Work to be completed -> Format every line of the listing below as a numbered list, leaving out any blank lines.
── Working data
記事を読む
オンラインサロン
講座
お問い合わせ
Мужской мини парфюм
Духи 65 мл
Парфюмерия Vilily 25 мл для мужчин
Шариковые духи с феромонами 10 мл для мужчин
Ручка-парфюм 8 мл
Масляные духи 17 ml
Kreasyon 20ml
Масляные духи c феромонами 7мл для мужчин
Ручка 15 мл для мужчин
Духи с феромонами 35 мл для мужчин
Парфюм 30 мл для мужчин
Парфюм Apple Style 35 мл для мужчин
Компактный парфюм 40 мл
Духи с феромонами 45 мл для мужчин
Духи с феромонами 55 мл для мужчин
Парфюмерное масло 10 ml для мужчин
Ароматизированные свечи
────
The completed task ->
1. 記事を読む
2. オンラインサロン
3. 講座
4. お問い合わせ
5. Мужской мини парфюм
6. Духи 65 мл
7. Парфюмерия Vilily 25 мл для мужчин
8. Шариковые духи с феромонами 10 мл для мужчин
9. Ручка-парфюм 8 мл
10. Масляные духи 17 ml
11. Kreasyon 20ml
12. Масляные духи c феромонами 7мл для мужчин
13. Ручка 15 мл для мужчин
14. Духи с феромонами 35 мл для мужчин
15. Парфюм 30 мл для мужчин
16. Парфюм Apple Style 35 мл для мужчин
17. Компактный парфюм 40 мл
18. Духи с феромонами 45 мл для мужчин
19. Духи с феромонами 55 мл для мужчин
20. Парфюмерное масло 10 ml для мужчин
21. Ароматизированные свечи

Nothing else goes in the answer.